The following example excludes the master from the set of machines using the /slave endpoint.

global
    daemon
    maxconn 256

defaults
    mode http
    timeout connect 5000ms
    timeout client 50000ms
    timeout server 50000ms

frontend http-in
    bind *:80
    default_backend neo4j-slaves

backend neo4j-slaves
    option httpchk GET /db/manage/server/ha/slave
    server s1 10.0.1.10:7474 maxconn 32 check
    server s2 10.0.1.11:7474 maxconn 32 check
    server s3 10.0.1.12:7474 maxconn 32 check

listen admin
    bind *:8080
    stats enable

Note In practice, writing to a slave is uncommon. While writing to slaves has the benefit of ensuring that data is persisted in two places (the slave and the master), it comes at a cost. The cost is that the slave must immediately become consistent with the master by applying any missing transactions and then synchronously apply the new transaction with the master. This is a more expensive operation than writing to the master and having the master push changes to one or more slaves.

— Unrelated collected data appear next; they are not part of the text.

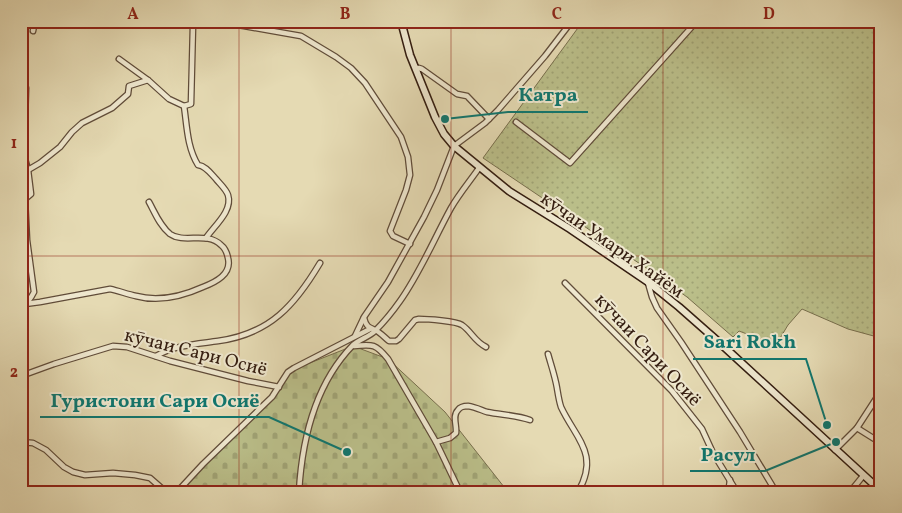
<svg xmlns="http://www.w3.org/2000/svg" width="902" height="513" font-family="Vollkorn,serif">
	<style>
		.cemetery { fill: url(#cemetery-stones); stroke: #776e4c }
		.park { fill: url(#park-dots); stroke: #776e4c }
		.lines { fill: none; stroke-linecap: round; stroke-linejoin: round }
		.street-casing { stroke: #604c39; stroke-width: 7 }
		.secondary-casing { stroke: #341d10; stroke-width: 9 }
		.street { stroke: #eee7ce; stroke-width: 4.5 }
		.secondary { stroke: #eee7ce; stroke-width: 6 }
		.grid { fill: none; stroke: #8f2418; stroke-width: 1; stroke-opacity: 0.55 }
		.labels { text-anchor: middle; stroke-width: 4; stroke-linejoin: round; paint-order: stroke }
		.street-label { font-size: 19px; fill: #341d10; stroke: #eee7ce }
		.leader { fill: none; stroke: #0f766e; stroke-width: 2 }
		.callout-dot { fill: #0f766e; stroke: #eee7ce; stroke-width: 2 }
		.callout-label { font-size: 20px; text-anchor: middle; font-weight: bold; fill: #0f766e; stroke: #eee7ce; stroke-width: 4; stroke-linejoin: round; paint-order: stroke }
		.neatline { fill: none; stroke: #8f2418; stroke-width: 2 }
		.grid-label { font-size: 16px; text-anchor: middle; font-weight: bold; fill: #8f2418 }
	</style>
	<defs>
		<pattern id="cemetery-stones" width="16" height="16" patternUnits="userSpaceOnUse" patternTransform="scale(1.25)"><rect width="16" height="16" fill="#babe89"/><path d="M2 7V4a2 2 0 0 1 4 0v3zM10 15v-3a2 2 0 0 1 4 0v3z" fill="#a0a375"/></pattern>
		<pattern id="park-dots" width="8" height="8" patternUnits="userSpaceOnUse" patternTransform="scale(1.25)"><rect width="8" height="8" fill="#babe89"/><path d="M2 2h.1M6 6h.1" fill="none" stroke="#a0a375" stroke-width="1.8" stroke-linecap="round"/></pattern>
	</defs>
	<rect width="100%" height="100%" fill="#e5dab3"/>
	<filter id="stains"><feTurbulence type="fractalNoise" baseFrequency=".004" numOctaves="4"/><feColorMatrix values="0 0 0 0 .2 0 0 0 0 .09 0 0 0 0 .02 0 0 0 .5 -.17"/></filter>
	<radialGradient id="worn" r=".72"><stop offset=".6" stop-color="#630" stop-opacity="0"/><stop offset="1" stop-color="#630" stop-opacity=".3"/></radialGradient>
	<!-- cemetery -->
	<path class="cemetery" d="M353,346L388,359L445,412L508,492H177L272,397L292,370Z"/>
	<!-- park -->
	<path class="park" d="M583,21H881V338L848,329L802,309L788,325L776,345L739,331L733,337L687,297L655,274L483,158Z"/>
	<g class="lines">
		<!-- street casing -->
		<g class="street-casing">
			<g id="street">
				<path d="M168,21L180,25H193L211,23H224L244,26L301,36L336,57L351,68L365,83L401,137L408,157L410,175L406,190L390,231L393,236L410,244"/>
				<path d="M33,31L35,21"/>
				<path d="M119,59L148,80L169,99L184,106C187,126 187,147 198,165C206,166 211,174 216,179C220,184 226,189 228,195C233,211 214,226 206,238"/>
				<path d="M416,68H419L422,69L457,94L467,96L489,119"/>
				<path d="M184,106L191,104L193,25"/>
				<path d="M516,122L570,163L697,21"/>
				<path d="M28,170L40,163L60,147L72,132L82,123L112,108L128,94L129,86L148,80"/>
				<path d="M565,283L672,391L702,429L713,453L737,492"/>
				<path d="M648,283L652,297L657,308L681,342L740,432L776,492"/>
				<path d="M25,304L40,302L110,289C119,291 127,294 136,296C158,302 183,296 203,287C216,282 232,274 228,258C227,253 225,248 221,245C207,231 184,244 170,234C160,226 155,213 149,202"/>
				<path d="M21,305C28,303 31,298 34,292L27,240L25,199L31,194L28,170L24,155L26,88"/>
				<path d="M364,318C366,326 368,327 375,330C380,332 385,338 389,341H396L399,339L415,320L419,319C427,319 456,321 462,325C472,332 474,341 486,347"/>
				<path d="M355,336L364,317L388,282L424,217L437,190L454,146L485,123L498,110L545,56L572,21"/>
				<path d="M354,346C373,344 376,344 388,359L436,442L460,492"/>
				<path d="M548,354C551,365 555,376 557,388C558,394 559,401 561,407C576,439 600,454 578,492"/>
				<path d="M156,356C175,345 197,344 218,341C270,334 295,305 320,263"/>
				<path d="M21,376L54,364L113,346L127,347L170,361L248,381L279,387"/>
				<path d="M857,428L881,443"/>
				<path d="M21,442L33,443L46,450L64,467L73,472L85,475L113,473L135,475L150,478L166,492"/>
				<path d="M436,442L450,438L456,433C457,425 452,416 458,410C460,407 465,406 468,406C475,407 481,410 487,412C502,415 516,415 530,420"/>
				<path d="M835,450L857,428L881,391"/>
				<path d="M730,480L729,487L731,492"/>
				<path d="M177,492L203,464L272,397L288,372L294,368L370,329"/>
				<path d="M299,492C302,439 315,384 353,345C360,339 369,337 375,331C384,322 393,311 400,301C420,273 434,239 451,208C459,194 470,181 479,168"/>
				<path d="M850,492L863,476"/>
			</g>
		</g>
		<!-- secondary casing -->
		<g class="secondary-casing">
			<path id="secondary" d="M401,21L410,55L435,117L444,134L454,146L509,191L570,229L648,282L679,307L721,344L881,491"/>
		</g>
		<!-- street -->
		<use href="#street" class="street"/>
		<!-- secondary -->
		<use href="#secondary" class="secondary"/>
	</g>
	<!-- grid -->
	<path class="grid" d="M239,21V492M451,21V492M663,21V492M21,256H881"/>
	<g class="labels">
		<!-- street labels -->
		<g class="street-label">
			<text transform="translate(613 244) rotate(35)" y="7">кӯчаи Умари Хайём</text>
			<text transform="translate(649 349) rotate(47)" y="7">кӯчаи Сари Осиё</text>
			<text transform="translate(196 351) rotate(14)" y="7">кӯчаи Сари Осиё</text>
		</g>
	</g>
	<!-- callouts -->
	<path class="leader" d="M445 119L508 112H588M827 425L806 359H693M347 452L269 417H40M836 442L765 471H690"/>
	<g class="callout-dot">
		<circle cx="445" cy="119" r="5"/>
		<circle cx="827" cy="425" r="5"/>
		<circle cx="347" cy="452" r="5"/>
		<circle cx="836" cy="442" r="5"/>
	</g>
	<g class="callout-label">
		<text x="548" y="101">Катра</text>
		<text x="750" y="348">Sari Rokh</text>
		<text x="155" y="407">Гуристони Сари Осиё</text>
		<text x="728" y="461">Расул</text>
	</g>
	<!-- margin -->
	<rect width="902" height="513" fill="none" stroke="#e5dab3" stroke-width="55"/>
	<rect x="28" y="28" width="846" height="458" class="neatline"/>
	<g class="grid-label">
		<text x="133" y="19">A</text>
		<text x="345" y="19">B</text>
		<text x="557" y="19">C</text>
		<text x="769" y="19">D</text>
		<text x="14" y="148">1</text>
		<text x="14" y="377">2</text>
	</g>
	<rect width="100%" height="100%" filter="url(#stains)"/>
	<rect width="100%" height="100%" fill="url(#worn)"/>
</svg>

Neo4j HA enables what is called cache-based sharding. If the dataset is too big to fit into the cache of any single machine, then by applying a consistent routing algorithm to requests, the caches on each machine will actually cache different parts of the graph. A typical routing key could be user ID.

In this example, the user ID is a query parameter in the URL being requested. This will route the same user to the same machine for each request.

global
    daemon
    maxconn 256

defaults
    mode http
    timeout connect 5000ms
    timeout client 50000ms
    timeout server 50000ms

frontend http-in
    bind *:80
    default_backend neo4j-slaves

backend neo4j-slaves
    balance url_param user_id
    server s1 10.0.1.10:7474 maxconn 32
    server s2 10.0.1.11:7474 maxconn 32
    server s3 10.0.1.12:7474 maxconn 32

listen admin
    bind *:8080
    stats enable

Naturally the health check and query parameter-based routing can be combined to only route requests to slaves by user ID. Other load balancing algorithms are also available, such as routing by source IP (source), the URI (uri) or HTTP headers(hdr()).